5. All these labeled signals are used to train the `Fin-PRM` model using a composite loss function that balances step-level (`Lstep`) and trajectory-level (`Ltraj`) losses, weighted by parameters λ (lambda) and μ (mu).
### Key Observations
* **Color Coding:** The diagram uses consistent color coding to denote data types: red for steps, orange for trace/solution, blue for knowledge-related components, green for reward signals, and purple for final labels.
* **Dual-Level Analysis:** The framework explicitly separates and designs rewards for both the granular `step` level and the holistic `trace` level.

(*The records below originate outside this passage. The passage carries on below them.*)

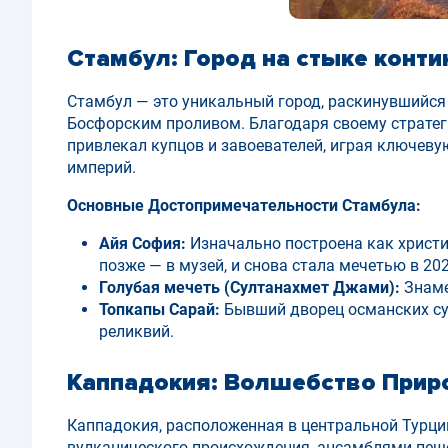
Стамбул: Город на cтыке конти
Стамбул — это уникальный город, раскинувшийся 
Босфорским проливом. Благодаря своему стратег
привлекал купцов и завоевателей, играя ключеву
империй.
Основные Достопримечательности Стамбула:
Айя София:
Изначально построена как христиа
позже — в музей, и снова стала мечетью в 202
Голубая мечеть (Султанахмет Джами):
Знаме
Топкапы Сарай:
Бывший дворец османских сул
реликвий.
Каппадокия: Волшебство Прир
Каппадокия, расположенная в центральной Турц
вулканического происхождения, ансамблями пещ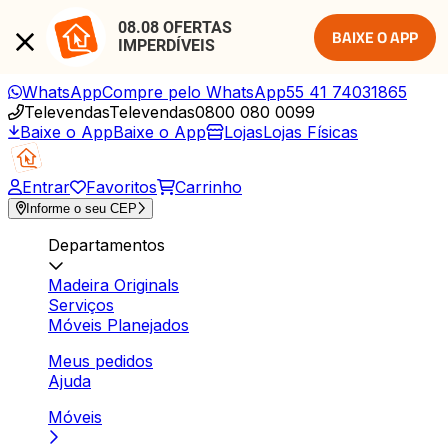
08.08 OFERTAS 
BAIXE O APP
IMPERDÍVEIS
WhatsApp
Compre pelo WhatsApp
55 41 74031865
Televendas
Televendas
0800 080 0099
Baixe o App
Baixe o App
Lojas
Lojas Físicas
Entrar
Favoritos
Carrinho
Informe o seu CEP
Departamentos
Madeira Originals
Serviços
Móveis Planejados
Meus pedidos
Ajuda
Móveis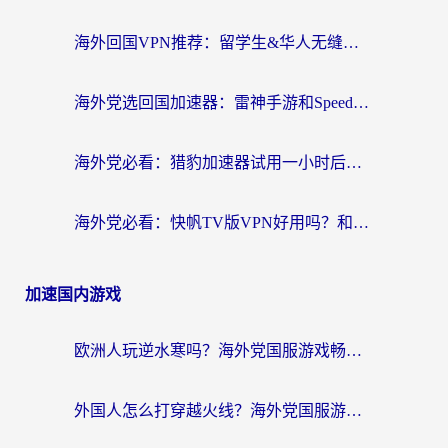
海外回国VPN推荐：留学生&华人无缝访问国内资源的实用指南
海外党选回国加速器：雷神手游和SpeedCN哪个好？附避坑指南
海外党必看：猎豹加速器试用一小时后，我终于找到无缝访问国内资源的正确姿势
海外党必看：快帆TV版VPN好用吗？和畅游VPN对比哪个回国效果更好？附实用选择指南
加速国内游戏
欧洲人玩逆水寒吗？海外党国服游戏畅玩终极指南（附低延迟秘籍）
外国人怎么打穿越火线？海外党国服游戏加速器终极攻略（附3大热门游戏解决方案）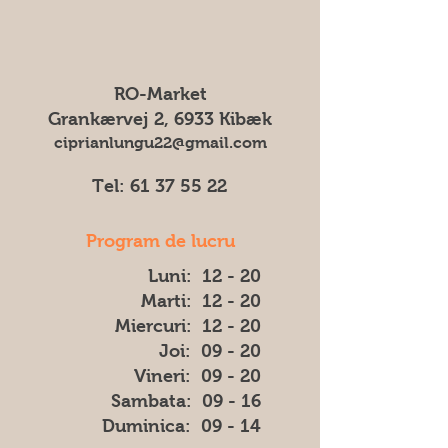
Expediem produsele noastre cu I&O
notificare prealabilă. Prin urmare, nu
General Service.
ne putem asuma responsabilitatea
pentru eventuale diferențe (cum ar fi
culoarea, forma sau aspectul) dintre
RO-Market
imaginea afișată și produsul livrat.
Grankærvej 2, 6933 Kibæk
ciprianlungu22@gmail.com
Tel:
61 37 55 22
Program de lucru
Luni: 12 - 20
Marti: 12 - 20
Miercuri: 12 - 20
Joi: 09 - 20
Vineri: 09 - 20
​​Sambata: 09 - 16
​Duminica: 09 - 14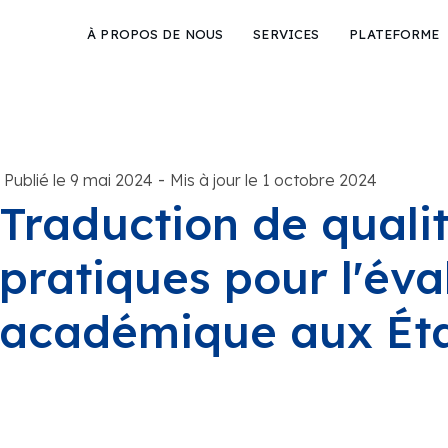
À PROPOS DE NOUS
SERVICES
PLATEFORME
-
Publié le 9 mai 2024
Mis à jour le 1 octobre 2024
Traduction de qualit
pratiques pour l'éva
académique aux Éta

* **Hybrid Evaluation:** Reward calculation combines automated methods (`MC evaluate`, `LLM-as-a-judge`) with domain-specific checks (`knowledge check`, `correctness check`) and human oversight (`Expert Check`).
* **Model Specificity:** The final model is named `Fin-PRM`, suggesting a focus on financial domain process reward modeling.
### Interpretation
This diagram outlines a sophisticated pipeline for creating a high-quality, process-aware dataset to train a reward model, likely for reasoning or problem-solving tasks in the financial domain (`Fin-`). The core innovation appears to be the multi-faceted reward design. Instead of just evaluating a final answer, the system judges the quality of each reasoning step (`step_label`) and the overall reasoning trajectory (`trace_label`).
The process suggests that raw QA data is insufficient. It must be augmented with expert-like reasoning traces (`trace`) and solutions by powerful LLMs. The subsequent reward modeling then attempts to codify what makes a reasoning step "good" (important, high-quality, accurate) and what makes a full reasoning trace "good" (knowledgeable, correct). By training `Fin-PRM` on these nuanced labels, the goal is likely to create a model that can not only solve problems but also evaluate and guide the reasoning process itself, improving reliability and interpretability in complex domains. The inclusion of an `Expert Check` indicates a human-in-the-loop component to ensure the reward signals align with expert judgment.